Graphene quantum dots strongly absorb near-infrared light and convert it into localized heat. In this study, carboxylated GQDs dispersed in culture medium reached 42 °C within 5 minutes under an 808 nm laser at 6 W/cm², while medium alone showed no temperature rise. This photothermal heating disrupted glioblastoma and pancreatic cancer spheroids, especially when combined with chemotherapy.
What concentration of graphene quantum dots was used to treat cancer spheroids?

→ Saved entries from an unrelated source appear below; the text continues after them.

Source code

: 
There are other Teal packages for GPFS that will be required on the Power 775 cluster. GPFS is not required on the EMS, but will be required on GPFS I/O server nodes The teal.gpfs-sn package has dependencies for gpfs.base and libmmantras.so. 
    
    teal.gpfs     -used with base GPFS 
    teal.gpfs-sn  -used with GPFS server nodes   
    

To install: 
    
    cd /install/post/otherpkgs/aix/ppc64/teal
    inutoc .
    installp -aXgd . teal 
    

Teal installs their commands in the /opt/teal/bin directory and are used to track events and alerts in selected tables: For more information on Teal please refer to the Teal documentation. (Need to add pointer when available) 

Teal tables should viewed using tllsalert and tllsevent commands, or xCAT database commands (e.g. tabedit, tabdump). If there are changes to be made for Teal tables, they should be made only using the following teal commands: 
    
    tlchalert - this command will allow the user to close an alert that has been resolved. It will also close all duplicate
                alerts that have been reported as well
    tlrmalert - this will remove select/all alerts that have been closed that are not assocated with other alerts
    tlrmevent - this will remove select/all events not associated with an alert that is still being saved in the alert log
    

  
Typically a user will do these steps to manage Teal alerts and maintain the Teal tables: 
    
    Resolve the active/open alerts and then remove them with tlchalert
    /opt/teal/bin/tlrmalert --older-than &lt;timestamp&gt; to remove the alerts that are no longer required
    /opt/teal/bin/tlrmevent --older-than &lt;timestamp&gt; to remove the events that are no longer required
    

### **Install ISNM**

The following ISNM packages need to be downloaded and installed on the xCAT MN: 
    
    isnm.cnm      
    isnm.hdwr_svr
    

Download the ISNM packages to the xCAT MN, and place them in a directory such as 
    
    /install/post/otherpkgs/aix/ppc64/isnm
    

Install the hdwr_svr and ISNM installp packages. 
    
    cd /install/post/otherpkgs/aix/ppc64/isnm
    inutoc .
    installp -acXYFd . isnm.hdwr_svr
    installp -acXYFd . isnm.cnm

The researchers treated U87 glioblastoma and PANC-1 pancreatic cancer spheroids with carboxylated graphene quantum dots at 200 µg/mL for two weeks, refreshing the medium with the same nanoparticle concentration every three days. The GQDs were supplied as a 1 mg/mL aqueous stock and diluted for treatment, optionally combined with doxorubicin or 5-fluorouracil.
Why is multiparametric image analysis important for screening nanoparticle therapies on 3D tumor models?
Cancer cells can die in different ways: glioblastoma spheroids collapsed into a uniform dense core with decreasing area and entropy, while pancreatic spheroids disaggregated with increasing area and entropy. A single metric like spheroid size can be misleading, since area may rise even as viability falls. Multiparametric analysis with INSIDIA 2.0 captures these distinct behaviors non-invasively and quantifies therapy efficacy reliably.